start PASSAGE PROVIDED

Character analysis
Hareton Earnshaw
in Wuthering Heights by Emily Brontë
Hareton Earnshaw is the son of Hindley Earnshaw and, by right of birth, the legitimate heir of Wuthering Heights. His journey is one of the novel's most quietly redemptive: born into rightful inheritance, he is systematically brought low by Heathcliff, who raises him in ignorance and servitude as revenge against Hindley—ironically mirroring the humiliation that Hindley previously inflicted on Heathcliff. When we first meet Hareton through Lockwood's confused perspective, he comes across as surly, illiterate, and rough around the edges, proudly yet pathetically oblivious to his own dispossession.
Despite his harsh upbringing, Hareton carries an innate dignity and a deep capacity for loyalty. He initially idolizes Heathcliff with the blind devotion of a child deprived of affection, defending his oppressor even when others criticize him. His pride flares up memorably when Young Cathy mocks his reading attempts—he throws his books into the fire—but that same pride also hides a genuine desire for self-improvement.
The turning point arrives when Young Cathy, softened by grief after Linton Heathcliff's death, offers to teach him how to read. Their tentative partnership blossoms into love, and Hareton's eagerness to learn transforms him from a symbol of ruin into one of renewal. By the end of the novel, Nelly Dean notes that he is becoming the gentleman his birth always entitled him to be. Hareton thus embodies Brontë's belief that nature can triumph over nurture's worst cruelties, and his reclamation of Wuthering Heights—alongside Cathy—closes the cycle of vengeance with a sense of hope.
Who they are
Hareton Earnshaw is the legitimate heir of Wuthering Heights, son of Hindley Earnshaw and, by bloodline, the rightful owner of the property that bears his name — carved in stone above the entrance, a detail Lockwood notices in Chapter 1 without initially understanding its irony. In reality, however, Hareton is a dispossessed servant in his own house: illiterate, roughly dressed, performing manual labour under the roof his ancestors built. When Lockwood first encounters him, he mistakes Hareton's status entirely, interpreting his sullenness as simple rudeness rather than the residue of systematic degradation. This initial confusion is intentional on Brontë's part. Hareton's identity has been so thoroughly buried beneath Heathcliff's revenge scheme that even a curious outsider cannot locate it. Yet beneath the roughness — the clumsy speech, the defensive aggression, the inability to read the name above his own door — there is an innate dignity that repeatedly surfaces. Nelly Dean, who has known him since birth, never stops seeing the gentleman he ought to be, and the novel ultimately vindicates her faith.

end PASSAGE PROVIDED
start RECORD SET

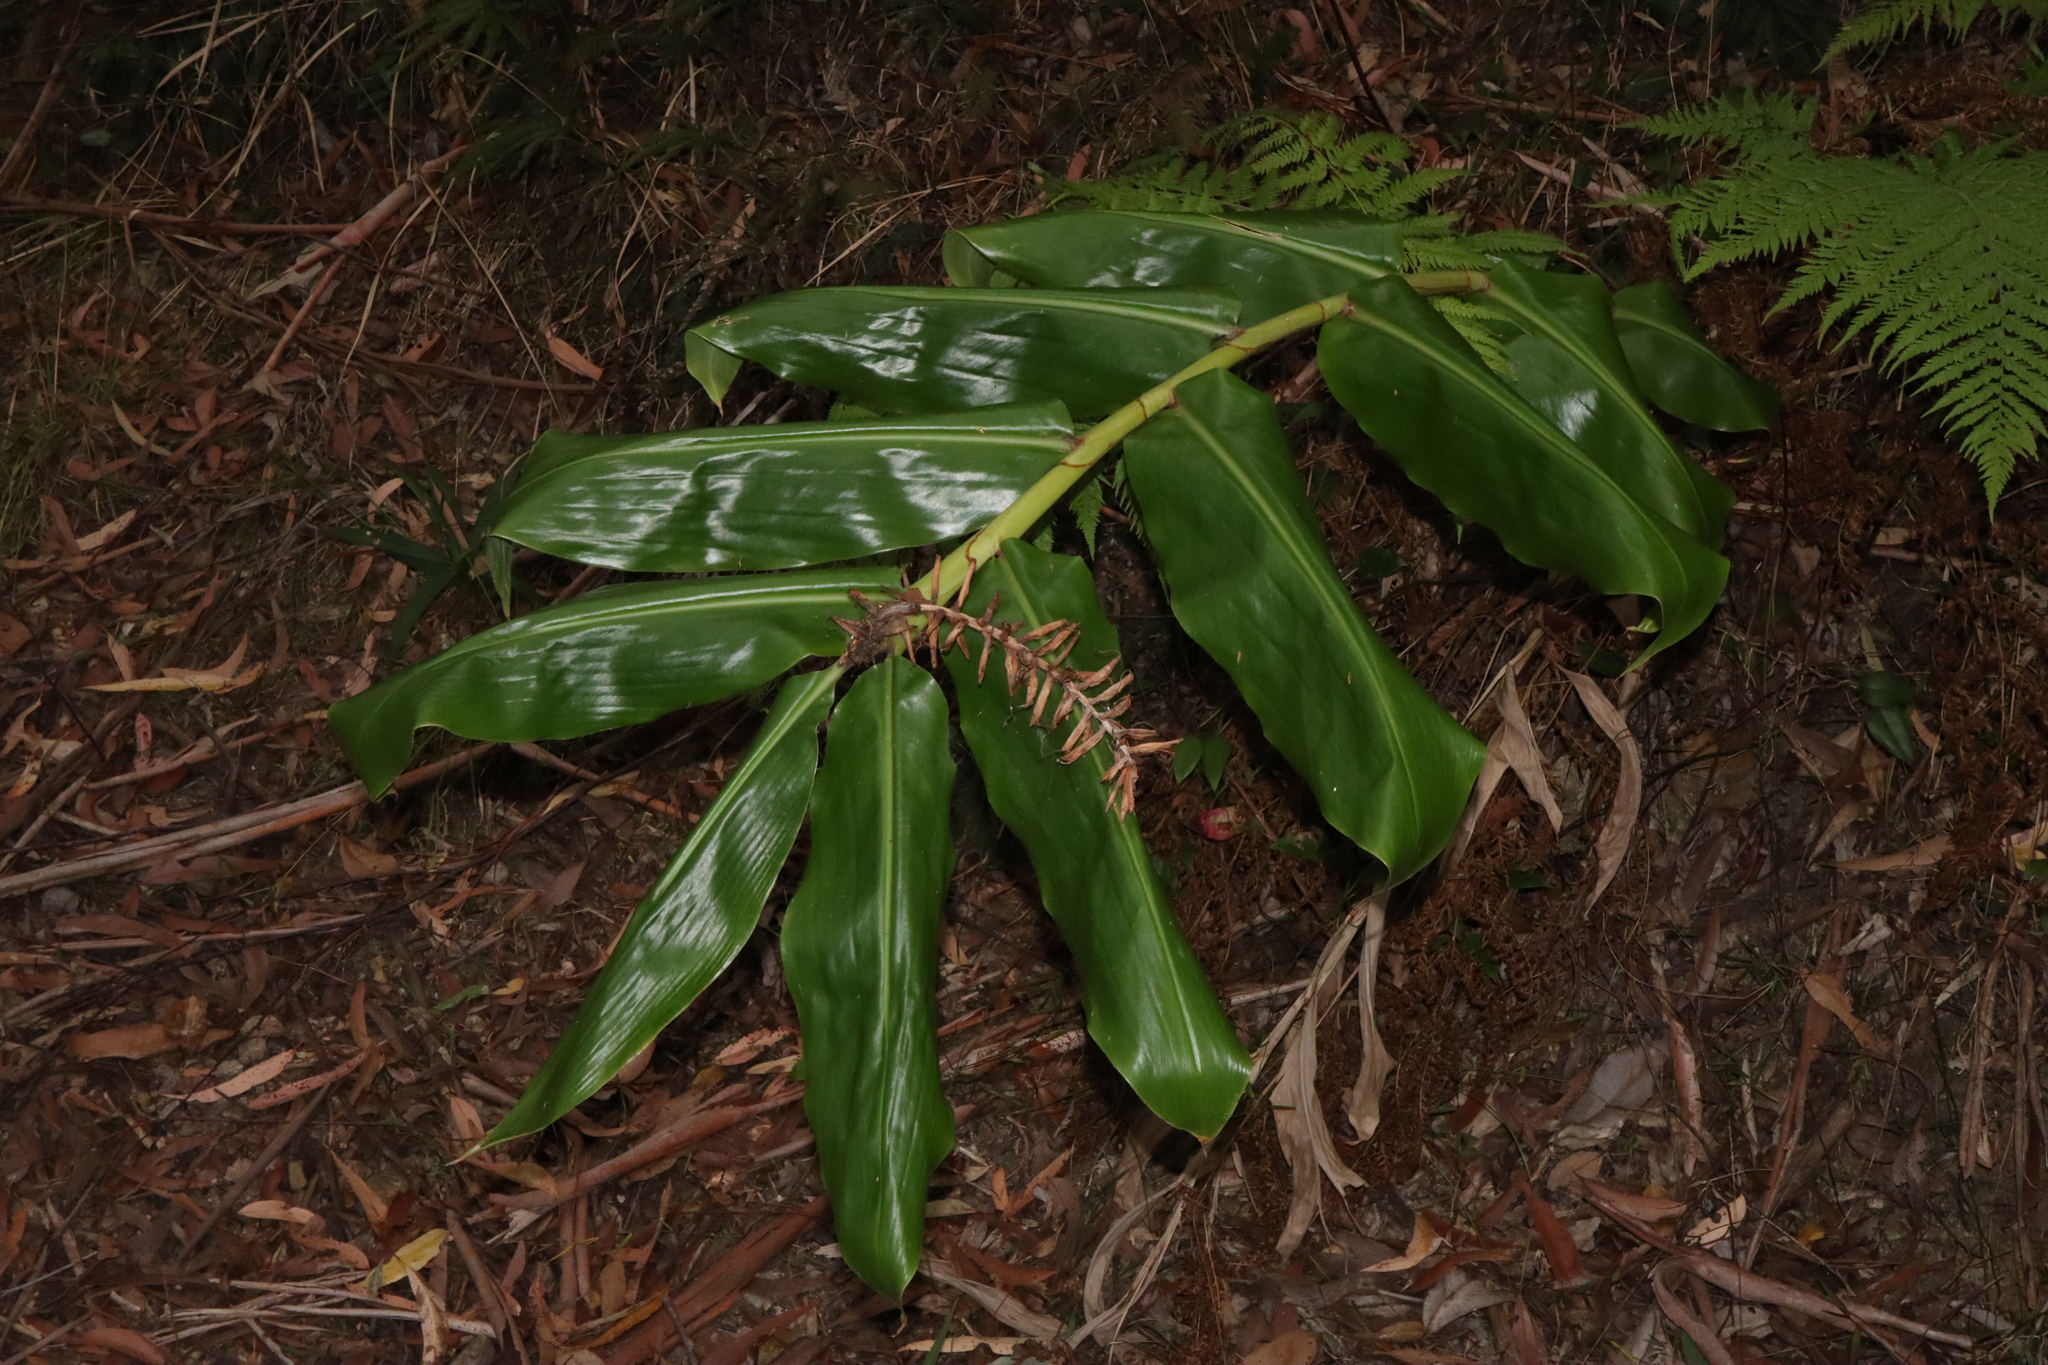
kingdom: Plantae
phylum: Tracheophyta
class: Liliopsida
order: Zingiberales
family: Zingiberaceae
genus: Hedychium
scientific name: Hedychium gardnerianum
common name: Himalayan ginger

end RECORD SET

Using the character analysis of Hareton Earnshaw, decide whether each statement agrees with it: 1. Hareton is the son of Heathcliff. 2. When Young Cathy mocks his reading attempts, Hareton throws his books into the fire. 3. Hareton's name is carved in stone above the entrance of Wuthering Heights. Answer yes or no for each and quote the words of the analysis that decide it.

§ COMPLETE RESPONSE
1. No: "Hareton Earnshaw is the son of Hindley Earnshaw"
2. Yes: "he throws his books into the fire"
3. Yes: "carved in stone above the entrance"